L'olympiade des mathématiques est une noble compétition qui ne nécessite pas un pactole d'argent ni une importante médiatisation. Elle est dépourvue d'offres de publicité, de droits de diffusion suspects et de scandales à répétition de dopage. C'est une compétition où il n'y a plus de place au népotisme ni aux interventions, où le pauvre est égal au riche, où l'on saurait découvrir à quel point les nations mettent à profit leur potentiel humain et estiment le savoir à sa juste valeur. Elle est également le carrefour où se rencontrent les génies de demain et les bâtisseurs de civilisations.
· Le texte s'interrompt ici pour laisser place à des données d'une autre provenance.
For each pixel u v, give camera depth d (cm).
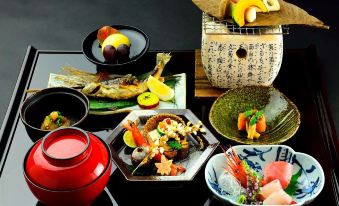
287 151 105
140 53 125
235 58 115
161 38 164
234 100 116
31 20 171
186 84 122
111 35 124
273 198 98
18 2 175
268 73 117
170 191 103
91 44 127
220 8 113
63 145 95
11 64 160
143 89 117
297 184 104
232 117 115
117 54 120
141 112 112
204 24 115
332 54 159
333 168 107
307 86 121
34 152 96
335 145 111
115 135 108
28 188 104
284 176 102
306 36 164
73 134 96
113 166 107
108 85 119
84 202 97
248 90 116
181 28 167
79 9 174
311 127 113
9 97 153
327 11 170
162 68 120
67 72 124
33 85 122
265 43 113
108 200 102
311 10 171
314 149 110
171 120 108
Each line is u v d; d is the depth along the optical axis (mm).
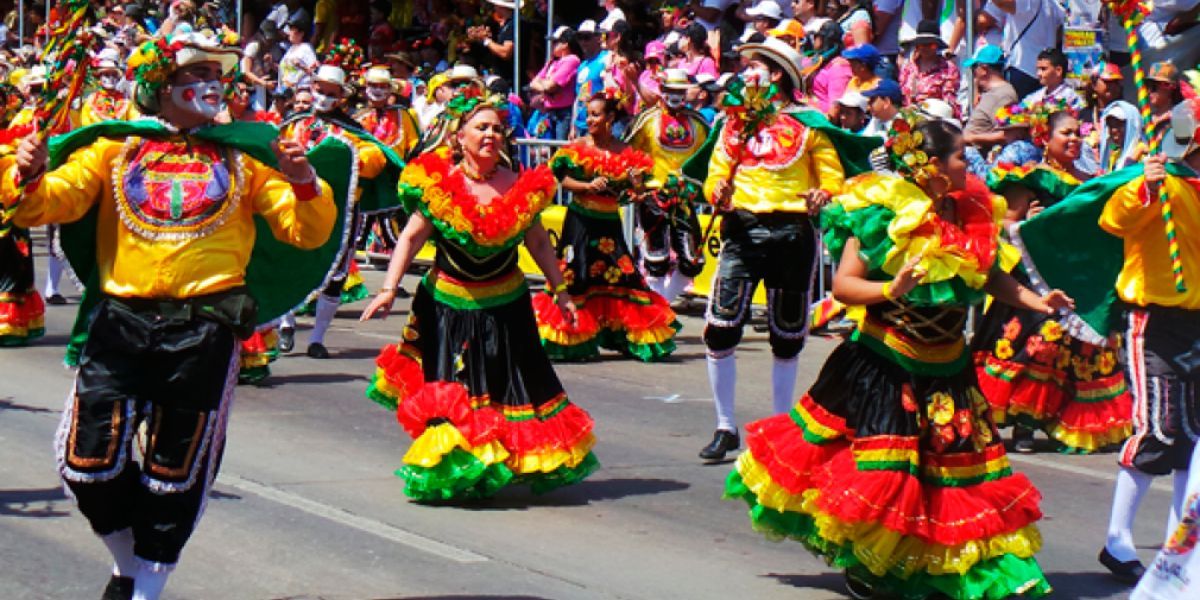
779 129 10539
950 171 7035
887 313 7199
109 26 18969
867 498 7047
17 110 10305
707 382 13609
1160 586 5477
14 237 14531
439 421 9180
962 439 7156
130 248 6469
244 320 6523
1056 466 10688
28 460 10016
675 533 8711
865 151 10516
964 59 15641
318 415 11766
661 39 19125
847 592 7586
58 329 15875
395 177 14227
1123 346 8281
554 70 19250
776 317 10602
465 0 22078
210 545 8203
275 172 6711
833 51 15414
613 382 13578
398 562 7980
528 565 8000
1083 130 13805
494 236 9102
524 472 9211
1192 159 7891
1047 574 8039
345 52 15531
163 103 6527
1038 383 11000
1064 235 8148
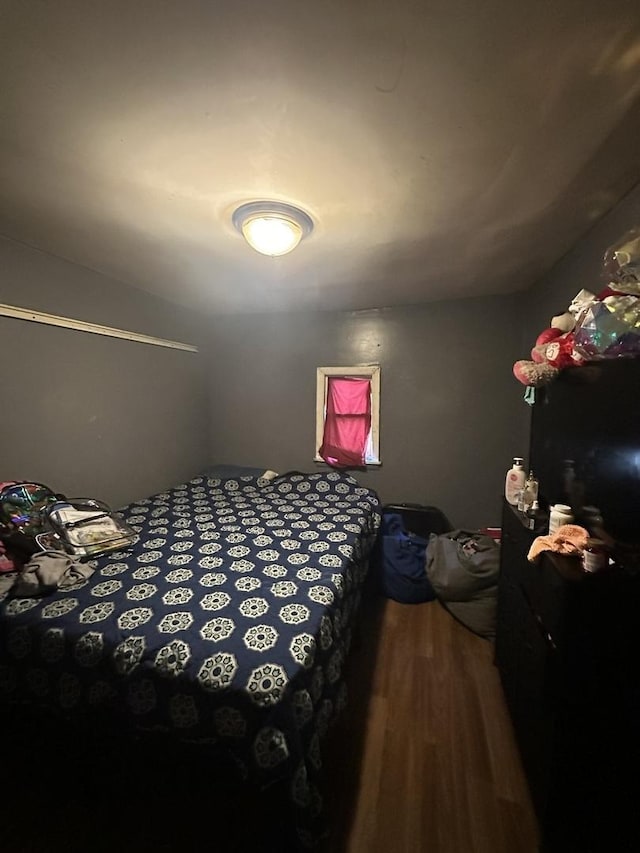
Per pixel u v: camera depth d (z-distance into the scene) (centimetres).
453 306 300
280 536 212
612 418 113
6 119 103
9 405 188
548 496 169
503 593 188
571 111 99
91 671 114
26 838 117
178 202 148
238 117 102
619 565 107
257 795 102
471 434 303
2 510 164
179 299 301
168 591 146
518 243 185
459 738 156
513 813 127
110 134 109
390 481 325
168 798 113
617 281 112
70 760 124
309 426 345
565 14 73
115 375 254
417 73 87
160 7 72
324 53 82
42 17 75
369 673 193
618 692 102
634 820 97
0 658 122
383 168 125
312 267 223
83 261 216
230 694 101
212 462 366
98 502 204
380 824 124
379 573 273
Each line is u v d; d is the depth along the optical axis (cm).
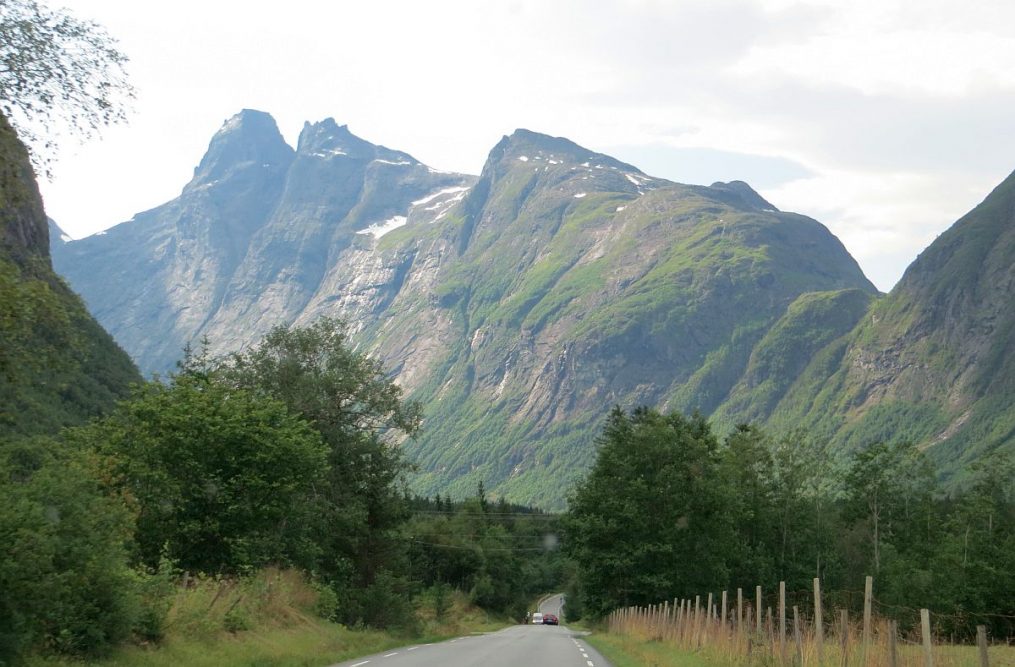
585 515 6262
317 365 4925
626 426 6550
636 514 5984
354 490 4931
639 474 6219
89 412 5972
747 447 7394
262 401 3262
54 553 1758
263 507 2992
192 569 2919
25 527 1681
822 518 7688
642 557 5909
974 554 5888
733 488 6394
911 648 2052
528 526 16088
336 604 4038
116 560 1952
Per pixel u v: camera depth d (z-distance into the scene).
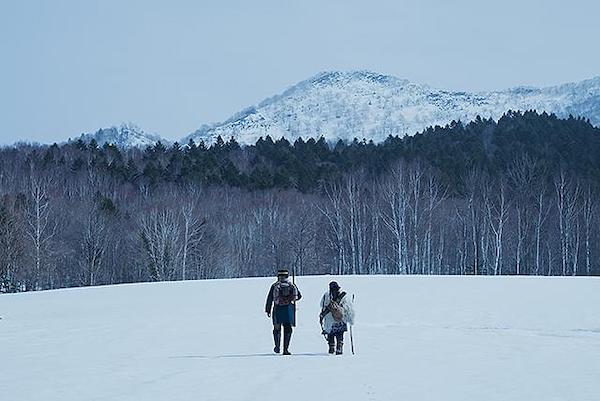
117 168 170.62
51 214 127.31
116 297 65.62
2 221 109.38
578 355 28.48
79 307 56.94
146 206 138.75
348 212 137.50
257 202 153.12
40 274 112.69
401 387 20.39
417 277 80.75
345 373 23.22
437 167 167.00
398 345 32.34
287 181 171.00
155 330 39.62
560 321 43.03
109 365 25.47
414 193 133.75
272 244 138.75
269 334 37.59
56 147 189.00
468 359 27.12
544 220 136.62
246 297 62.97
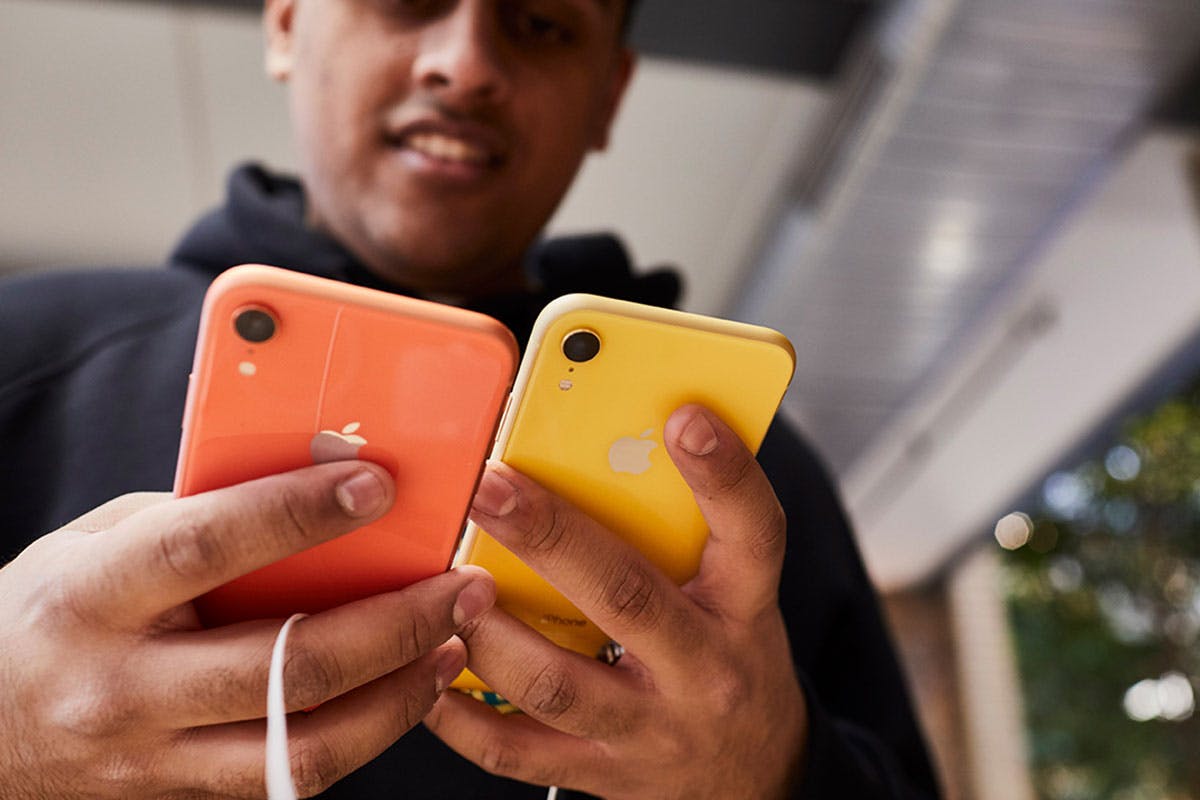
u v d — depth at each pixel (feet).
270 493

C'est pourquoi on ne devrait plus tomber des nues quand on voit l'Iran s'échiner à perfectionner son programme nucléaire alors que l'Algérie se noie encore davantage dans les ténèbres du pétrole et du gaz.
Il faut que le peuple algérien sache que tous les indicateurs et les arguments prouvent à merveille que ce qui se trame contre lui en plein jour, dépasse les limites de l'erreur et de l'intelligence. C'est incontestablement une opération de sabotage concertée des fondements de la nation et une tentative de faire régresser les algériens au stade d' «Indigènes» de l'époque coloniale. Le comble, c'est que cette fois-ci, nos compatriotes sont submergés par un analphabétisme avec des diplômes scientifiques virtuels.